De todo modo, o modelo proposto nos permite observar que a principal característica
do trabalho dessa linguagem é o manejo dos códigos externos à área do Design ou, de um modo
mais generalista, de diversos conhecimentos provindos de diferentes áreas, o que ressalta a
interdisciplinaridade já comentada nesta pesquisa.
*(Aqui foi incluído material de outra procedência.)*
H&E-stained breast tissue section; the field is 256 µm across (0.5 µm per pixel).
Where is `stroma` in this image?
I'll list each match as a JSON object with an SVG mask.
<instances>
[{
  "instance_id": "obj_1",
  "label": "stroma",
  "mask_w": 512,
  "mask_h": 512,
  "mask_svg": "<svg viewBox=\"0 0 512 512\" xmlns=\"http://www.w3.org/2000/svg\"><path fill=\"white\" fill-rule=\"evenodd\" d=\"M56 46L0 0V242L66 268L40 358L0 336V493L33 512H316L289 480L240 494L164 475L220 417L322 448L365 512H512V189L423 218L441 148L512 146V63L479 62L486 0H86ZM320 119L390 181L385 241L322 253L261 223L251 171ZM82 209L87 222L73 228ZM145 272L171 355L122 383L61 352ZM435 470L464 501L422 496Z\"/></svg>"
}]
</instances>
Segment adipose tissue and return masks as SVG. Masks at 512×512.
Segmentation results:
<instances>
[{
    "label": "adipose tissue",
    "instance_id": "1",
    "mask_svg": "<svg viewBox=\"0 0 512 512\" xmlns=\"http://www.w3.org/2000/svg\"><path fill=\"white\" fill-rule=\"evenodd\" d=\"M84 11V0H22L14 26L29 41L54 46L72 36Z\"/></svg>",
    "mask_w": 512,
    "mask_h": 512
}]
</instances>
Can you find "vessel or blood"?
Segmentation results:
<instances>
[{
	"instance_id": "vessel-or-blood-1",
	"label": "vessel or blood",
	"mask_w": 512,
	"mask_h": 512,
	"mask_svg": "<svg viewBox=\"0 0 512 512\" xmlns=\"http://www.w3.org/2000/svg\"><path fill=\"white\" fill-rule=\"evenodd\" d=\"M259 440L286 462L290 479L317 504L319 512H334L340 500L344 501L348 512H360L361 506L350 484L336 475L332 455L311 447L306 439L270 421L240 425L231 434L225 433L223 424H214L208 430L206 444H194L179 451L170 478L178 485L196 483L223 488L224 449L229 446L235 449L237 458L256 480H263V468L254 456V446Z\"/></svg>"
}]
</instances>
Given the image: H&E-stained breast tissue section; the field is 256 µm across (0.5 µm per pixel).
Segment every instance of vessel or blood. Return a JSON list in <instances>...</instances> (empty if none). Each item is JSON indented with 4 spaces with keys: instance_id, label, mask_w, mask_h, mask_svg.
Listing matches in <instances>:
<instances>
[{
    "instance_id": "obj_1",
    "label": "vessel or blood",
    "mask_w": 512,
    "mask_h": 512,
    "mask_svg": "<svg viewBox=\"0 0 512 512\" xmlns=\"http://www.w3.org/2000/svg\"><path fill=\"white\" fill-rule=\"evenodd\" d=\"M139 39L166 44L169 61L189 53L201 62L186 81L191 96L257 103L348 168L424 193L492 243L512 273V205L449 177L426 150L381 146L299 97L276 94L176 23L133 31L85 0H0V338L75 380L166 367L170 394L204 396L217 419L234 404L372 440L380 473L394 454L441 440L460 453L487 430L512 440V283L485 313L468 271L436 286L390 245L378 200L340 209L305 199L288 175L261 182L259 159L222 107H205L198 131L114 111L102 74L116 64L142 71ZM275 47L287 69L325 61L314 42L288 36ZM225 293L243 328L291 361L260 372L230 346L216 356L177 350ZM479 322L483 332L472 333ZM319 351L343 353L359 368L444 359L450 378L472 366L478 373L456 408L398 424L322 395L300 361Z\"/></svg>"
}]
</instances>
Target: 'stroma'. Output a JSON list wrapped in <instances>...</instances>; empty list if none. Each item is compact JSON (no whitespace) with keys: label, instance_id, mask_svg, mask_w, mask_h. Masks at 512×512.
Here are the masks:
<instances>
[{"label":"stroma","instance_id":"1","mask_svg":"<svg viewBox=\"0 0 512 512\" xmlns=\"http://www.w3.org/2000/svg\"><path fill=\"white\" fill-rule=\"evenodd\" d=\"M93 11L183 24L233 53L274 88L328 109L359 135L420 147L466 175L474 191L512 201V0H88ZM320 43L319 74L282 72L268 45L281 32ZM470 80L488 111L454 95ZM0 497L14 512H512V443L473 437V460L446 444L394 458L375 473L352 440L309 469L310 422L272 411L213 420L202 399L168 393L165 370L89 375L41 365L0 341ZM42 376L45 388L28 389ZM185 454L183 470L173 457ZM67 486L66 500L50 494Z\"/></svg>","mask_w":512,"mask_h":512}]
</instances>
Como todo processo comunicacional, na
atividade do designer há uma complexidade que não deve ser ignorada ou subestimada.
E é justamente sobre essa complexa atividade, que esperamos que esta monografia possa
ter oferecido uma contribuição. Uma tentativa de contribuição a uma reflexão sobre o fazer do
designer, para além de um ponto de vista de uma metodologia a ser seguida na realização desse
ou daquele projeto: de estudos sobre como proceder ou fazer de um ponto de vista prático, há
farta literatura.
O estudo que foi realizado preocupa-se com a construção do artefato como mensagem,
e esse fazer semiótico, “construir mensagens”, é resultado final comum a todos processos, a
metodologias e as atividades em Design; estejam elas declaradamente cientes disso ou não.